Apr 1, 2011 07:51 GMT  ·  By

A new malware distribution campaign generates emails posing as Warner Music orders that come with malicious PDF documents attached.

The rogue emails have subjects of the form "Your Order No ###### – Warner Music Inc." or "Your Order No ###### – Cell Phone Inc."

The contained message informs recipients that an order was made in their name and a large sum of money is to be charged on their credit card. It reads:

"Thank you for ordering from Warner Music Inc. This message is to inform you that your order has been received and is currently being processed.

Your order reference is Warner Music Inc. You will need this in all correspondence. This receipt is NOT proof of purchase. We will send a printed invoice by mail to your billing address.

You have chosen to pay by credit card. Your card will be charged for the amount of 629.00 USB and "Warner Music Inc." will appear next to the charge on your statement. Your purchase information appears below in the file."

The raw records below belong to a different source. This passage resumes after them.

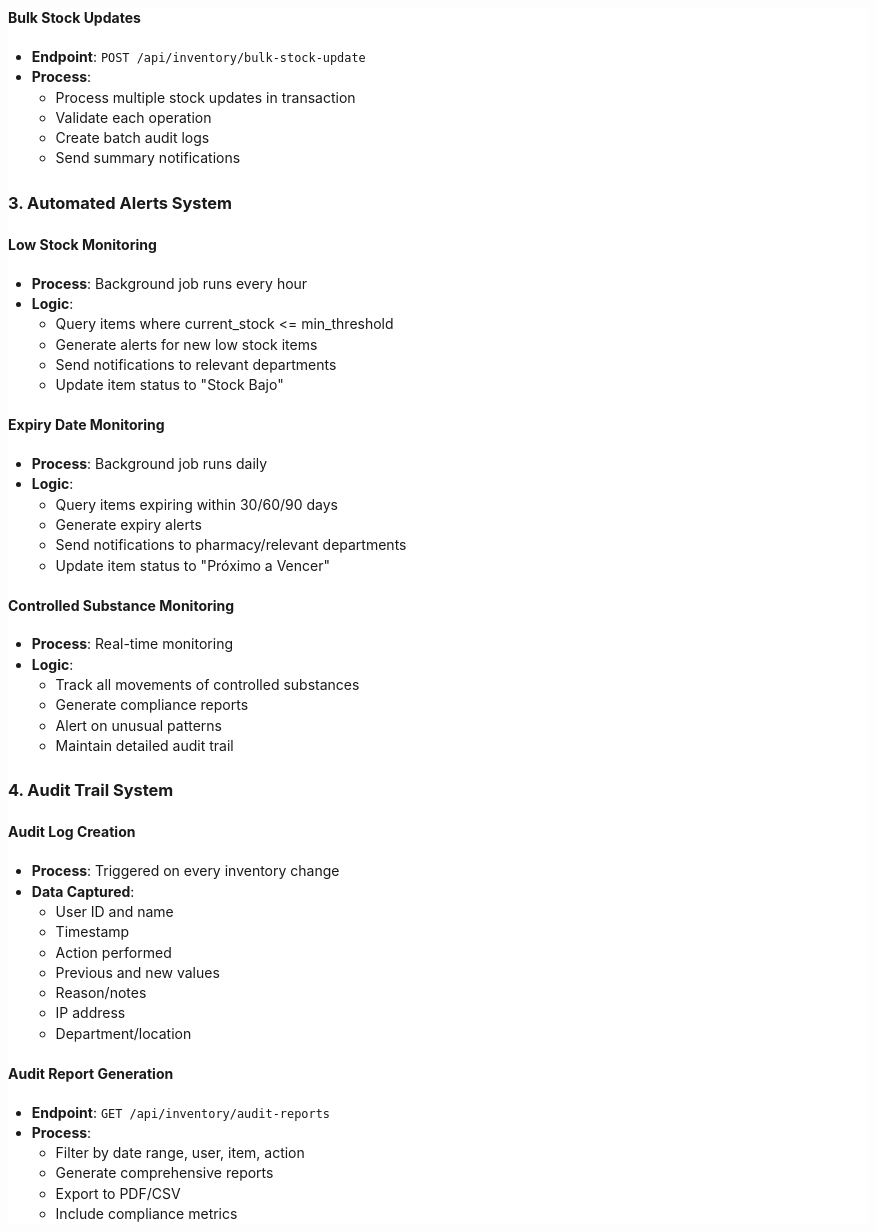 #### Bulk Stock Updates
- **Endpoint**: `POST /api/inventory/bulk-stock-update`
- **Process**:
    - Process multiple stock updates in transaction
    - Validate each operation
    - Create batch audit logs
    - Send summary notifications

### 3. Automated Alerts System

#### Low Stock Monitoring
- **Process**: Background job runs every hour
- **Logic**:
    - Query items where current_stock <= min_threshold
    - Generate alerts for new low stock items
    - Send notifications to relevant departments
    - Update item status to "Stock Bajo"

#### Expiry Date Monitoring
- **Process**: Background job runs daily
- **Logic**:
    - Query items expiring within 30/60/90 days
    - Generate expiry alerts
    - Send notifications to pharmacy/relevant departments
    - Update item status to "Próximo a Vencer"

#### Controlled Substance Monitoring
- **Process**: Real-time monitoring
- **Logic**:
    - Track all movements of controlled substances
    - Generate compliance reports
    - Alert on unusual patterns
    - Maintain detailed audit trail

### 4. Audit Trail System

#### Audit Log Creation
- **Process**: Triggered on every inventory change
- **Data Captured**:
    - User ID and name
    - Timestamp
    - Action performed
    - Previous and new values
    - Reason/notes
    - IP address
    - Department/location

#### Audit Report Generation
- **Endpoint**: `GET /api/inventory/audit-reports`
- **Process**:
    - Filter by date range, user, item, action
    - Generate comprehensive reports
    - Export to PDF/CSV
    - Include compliance metrics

The files are called Order_N#####.pdf (where # is a digit) and, according to security researchers from M86 Security, they are rigged with an exploit for an older Adobe Reader vulnerability (CVE-2009-0927).

If exploitation is successful, a file called 1.php is downloaded from an external server. Despite its .php extension this is actually an executable. The purpose of the fake extension is to hide the download from network firewalls or intrusion prevention systems.

This executable is responsible for downloading another piece of malware that currently has a very low detection rate on Virus Total and whose purpose is to send spam.

"These days, PDF files arriving in unexpected emails should be treated with extreme suspicion.  And please be sure to keep your PDF reader meticulously up to date to avoid getting exploited by old vulnerabilities such as this," the M86 Security researchers advise.